Desde o início, a Jornada Mundial da Juventude (JMJ) tem sido tratada como uma espécie de desígnio nacional, como algo que vai catapultar Lisboa e, por extensão, o País para níveis inacreditáveis de reconhecimento internacional – como se não vivêssemos num mundo multicultural e de enorme diversidade religiosa. Também, desde o início, todo o processo organizativo da JMJ tem sido de um amadorismo atroz, com várias entidades a dividirem as tarefas, mas sem que exista, verdadeiramente, uma liderança capaz de definir prioridades, de coordenar com eficácia os vários atores envolvidos e de, nos momentos de crise (que ocorrem sempre…), saber dar a cara, assumir responsabilidades e avançar com soluções.
Nunca, em circunstância alguma, a realização de um acontecimento capaz de atrair muitas centenas de milhares de pessoas para um mesmo local pode ficar entregue apenas à boa vontade e ao entusiasmo dos seus promotores – por mais sinceros e bem-intencionados que sejam. A verdade é que foi isso que aconteceu. E, apesar dos pequenos “casos” e dos grandes “escândalos”, continua a ocorrer.

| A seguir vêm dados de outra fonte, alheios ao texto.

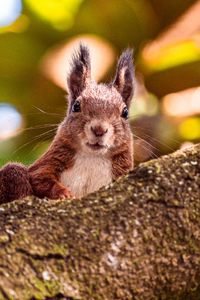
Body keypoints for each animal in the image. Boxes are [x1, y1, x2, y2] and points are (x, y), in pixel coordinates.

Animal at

Em certa medida, o tom da organização da JMJ ficou marcado desde o dia em que, num misto de alegria incontida e de humorismo involuntário, Marcelo Rebelo de Sousa, Presidente de um Estado laico, celebrou a “conquista” da organização da JMJ num “direto” via telemóvel desde a cidade do Panamá. A partir daí, pouco ou nada se alterou, de essencial, no rumo dos acontecimentos: um aparelho do Estado a tentar colaborar, mas sem ninguém, verdadeiramente, assumir aquilo a que se deve dar o nome apropriado de organização.
Foi assim que chegámos ao ponto em que estamos, a cerca de mês e meio do evento que, segundo alguns, pode ter um retorno positivo absolutamente avassalador para Lisboa e Portugal: sem uma ideia precisa do que deve ser a organização de uma iniciativa deste género e a forma de a gerir para que o “retorno” não se transforme numa fatura colossal, que demorará muitos anos a ser paga. A menos de seis semanas da abertura, ainda não há um plano estruturado sobre os transportes, atiram-se palpites em relação às ruas e artérias que podem ter de ser encerradas em Lisboa, há dúvidas constantes em matéria de segurança e de emergência. Improvisa-se mais do que se planeia. Mas não só: quem vive na cidade que acolhe a JMJ ainda não teve qualquer informação sobre o que terá de mudar nos seus hábitos diários, quando forem impostas as necessárias medidas de segurança e as regras para facilitar o trânsito de mais de um milhão de visitantes.
Desculpe-me o leitor a imodéstia, mas estive presente em seis Jogos Olímpicos, nas últimas duas décadas e, nesse sentido, fui testemunha presencial e direta das consequências que eventos gigantescos podem ter nas cidades que os organizam. Vi como em Londres ou em Sydney, por exemplo, os seus habitantes foram avisados, com meses de antecedência, para o transtorno que a iniciativa lhes poderia causar (incluindo até, no caso australiano, a mudança do calendário escolar) – o que foi decisivo para o êxito dos Jogos. E de como, em Atlanta, EUA, um plano de transportes mal pensado foi o suficiente para desencadear uma onda de críticas a nível internacional – e que criou uma má imagem que ainda hoje não se apagou. Em todo o lado, senti o mesmo: um grande evento só terá êxito se conseguir conquistar, em primeiro lugar, os seus anfitriões (como também vimos, entre nós, na Expo’98 e no Euro 2004). É isso que falta fazer em Lisboa – se ainda houver tempo.